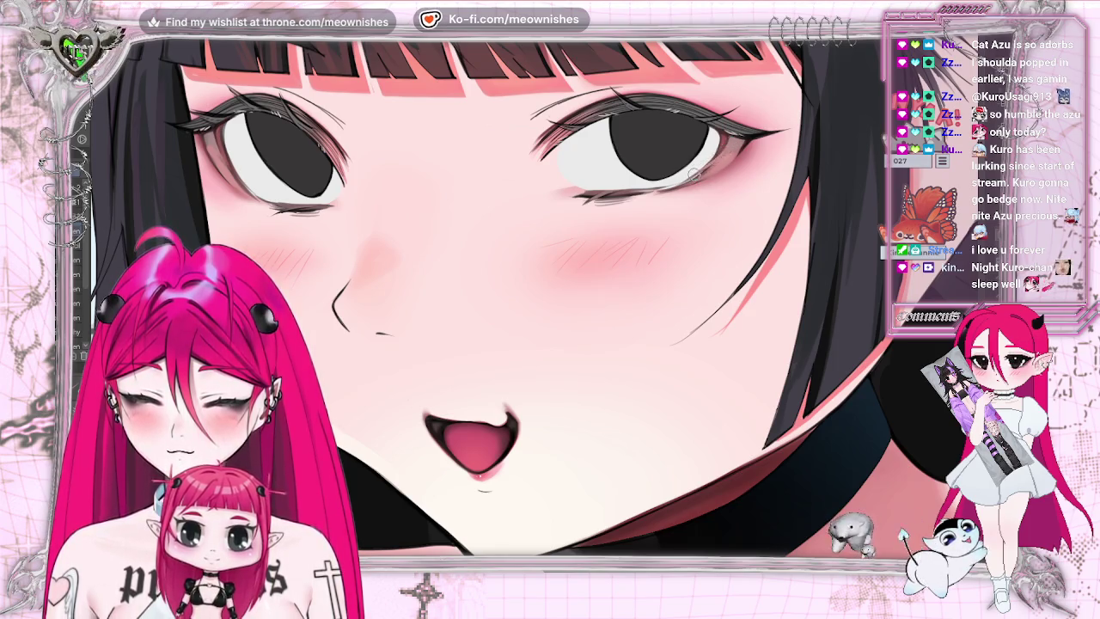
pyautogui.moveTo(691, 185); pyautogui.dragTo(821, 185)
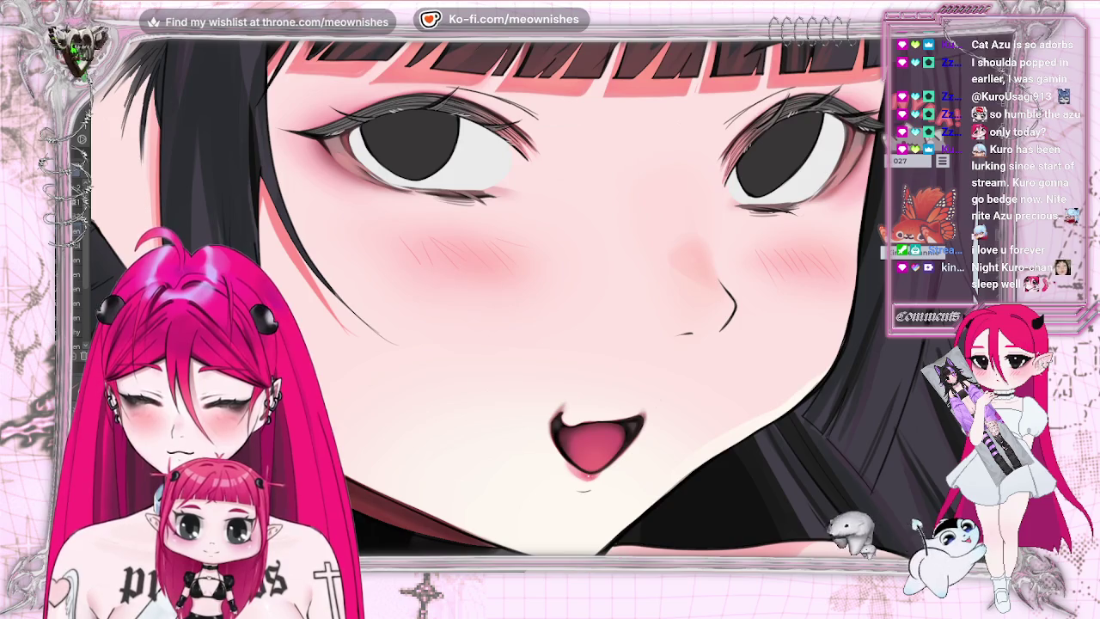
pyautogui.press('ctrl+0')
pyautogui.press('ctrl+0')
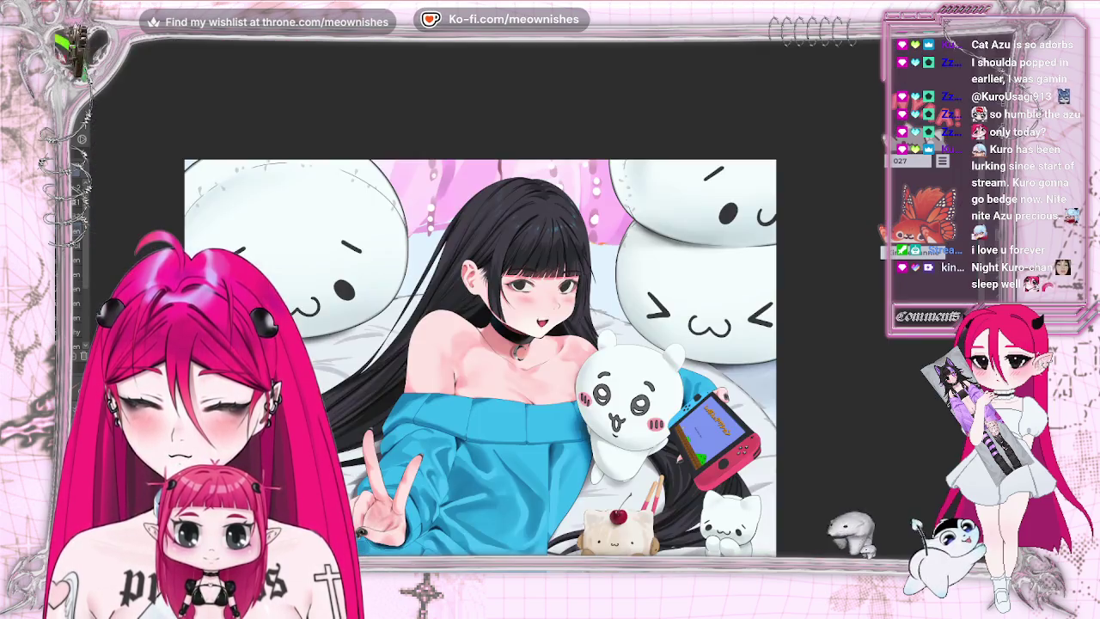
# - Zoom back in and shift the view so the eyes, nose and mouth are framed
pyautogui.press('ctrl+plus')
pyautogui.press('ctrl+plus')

==

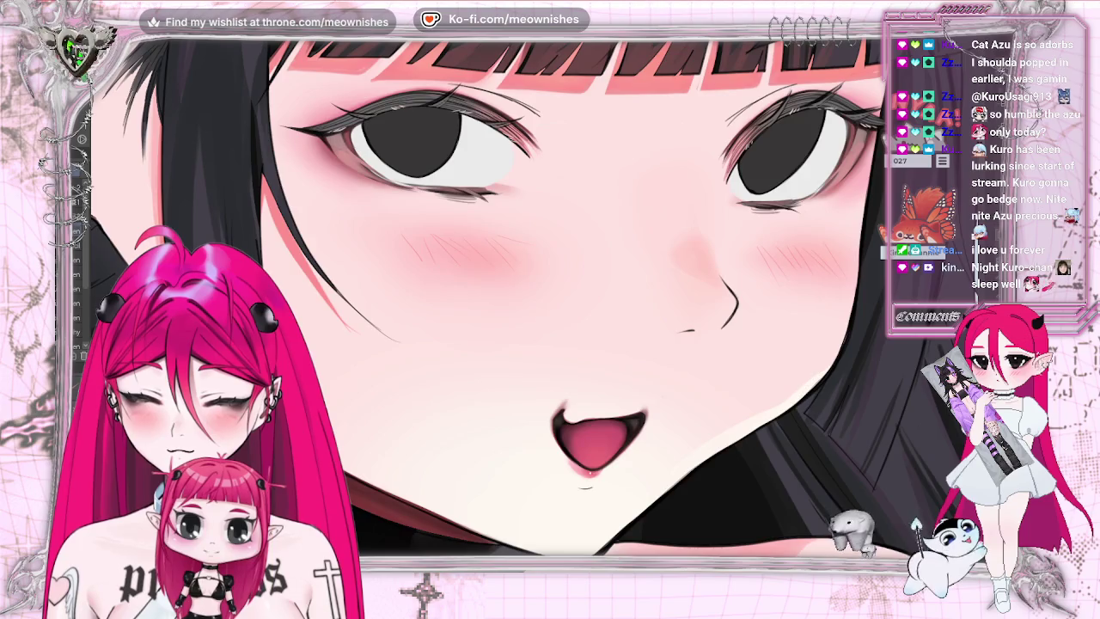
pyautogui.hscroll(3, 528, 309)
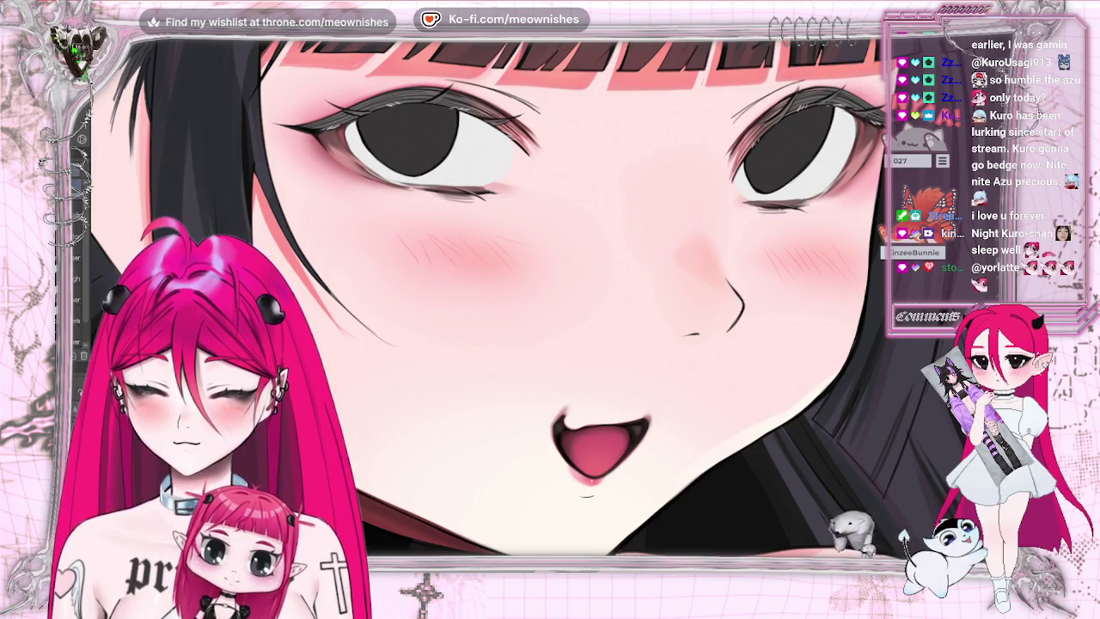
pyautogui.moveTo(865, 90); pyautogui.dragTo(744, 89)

**PROBLEM DESCRIPTION**
Scan the listing above and work out how many of its lines contain the word "dragTo". Report only that number.

**EXERCISE RESULT**
2